Miltenberg: “Turning the Tide Against Campus Kangaroo ‘Rape’ Courts,” New York Post

7.23.19

“John Doe” was in his second year in Pennsylvania State University’s honors program when he told a fellow student she was “beautiful” in a flirty text session that led to the two of them having sex. Now the 19-year-old may never get his degree from Penn State or any other college. Young men like Doe, convicted of sexual misconduct by campus kangaroo courts, are an all too familiar feature of today’s college landscape. The good news is that a growing movement of lawyers, activists and parents is pushing back. Not a month goes by lately without a news story about a young man scoring a large settlement against his school for having violated his due-process rights.
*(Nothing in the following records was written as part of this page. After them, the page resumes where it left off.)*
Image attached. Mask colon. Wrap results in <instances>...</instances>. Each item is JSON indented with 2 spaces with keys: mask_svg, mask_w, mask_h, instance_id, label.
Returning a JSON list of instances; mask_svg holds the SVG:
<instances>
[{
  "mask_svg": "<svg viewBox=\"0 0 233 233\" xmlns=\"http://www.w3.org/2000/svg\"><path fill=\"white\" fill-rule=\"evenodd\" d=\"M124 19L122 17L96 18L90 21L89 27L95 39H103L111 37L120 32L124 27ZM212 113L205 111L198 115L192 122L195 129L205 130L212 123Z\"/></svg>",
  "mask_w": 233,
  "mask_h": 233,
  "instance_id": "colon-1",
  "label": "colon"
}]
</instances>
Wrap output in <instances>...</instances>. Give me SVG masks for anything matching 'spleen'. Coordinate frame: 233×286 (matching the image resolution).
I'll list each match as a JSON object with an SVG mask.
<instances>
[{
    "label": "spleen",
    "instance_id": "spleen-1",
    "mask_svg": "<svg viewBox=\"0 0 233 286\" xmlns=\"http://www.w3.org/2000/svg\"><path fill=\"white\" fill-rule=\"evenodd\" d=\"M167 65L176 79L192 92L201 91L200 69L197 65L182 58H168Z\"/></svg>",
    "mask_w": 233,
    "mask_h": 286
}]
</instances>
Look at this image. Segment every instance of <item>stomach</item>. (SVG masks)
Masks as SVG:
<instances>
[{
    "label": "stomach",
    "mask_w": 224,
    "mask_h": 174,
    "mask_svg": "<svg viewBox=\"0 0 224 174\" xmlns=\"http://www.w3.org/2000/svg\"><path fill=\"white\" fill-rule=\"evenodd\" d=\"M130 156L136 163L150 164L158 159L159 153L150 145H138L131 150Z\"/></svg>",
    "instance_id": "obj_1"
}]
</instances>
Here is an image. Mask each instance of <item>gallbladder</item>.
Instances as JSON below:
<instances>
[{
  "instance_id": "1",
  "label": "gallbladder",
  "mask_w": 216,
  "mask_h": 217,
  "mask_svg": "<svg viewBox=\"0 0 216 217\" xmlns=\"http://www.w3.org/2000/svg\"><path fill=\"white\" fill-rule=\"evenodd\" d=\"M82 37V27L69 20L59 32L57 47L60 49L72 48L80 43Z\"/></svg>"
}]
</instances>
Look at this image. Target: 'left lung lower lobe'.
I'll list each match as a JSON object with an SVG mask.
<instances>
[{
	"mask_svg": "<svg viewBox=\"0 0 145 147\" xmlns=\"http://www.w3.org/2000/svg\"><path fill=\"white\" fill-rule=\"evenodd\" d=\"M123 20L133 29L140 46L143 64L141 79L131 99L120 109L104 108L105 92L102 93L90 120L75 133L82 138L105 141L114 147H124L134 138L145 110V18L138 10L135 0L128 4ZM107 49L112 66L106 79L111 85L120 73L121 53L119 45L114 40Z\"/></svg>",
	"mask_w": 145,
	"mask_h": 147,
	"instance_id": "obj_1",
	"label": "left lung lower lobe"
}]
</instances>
But how far such litigation efforts can go toward fixing the problem is an open question … Some 500 cases have been brought against colleges since 2011, when the Obama administration ­issued its infamous “Dear Colleague” letter, threatening to withhold federal funding from schools that fail to ­devote sufficient resources to prosecuting sexual misconduct. The letter also pushed colleges to lower the ­evidentiary standard for proving an accusation. The letter thus incentivized schools to punish alleged miscreants — even ones facing dubious claims. Lawyers now talk about life before the letter and after. As New York-based attorney Andrew Miltenberg points out, before the letter, 55 schools faced federal probes. “Within months after publication there were several hundred.” Miltenberg is one of a new class of lawyers who specialize in campus due-process cases; he represented the successful defendant in Columbia University’s “Mattress Girl” affair, for example. This month, he launched the first ever class-action suit on behalf of college students denied due process.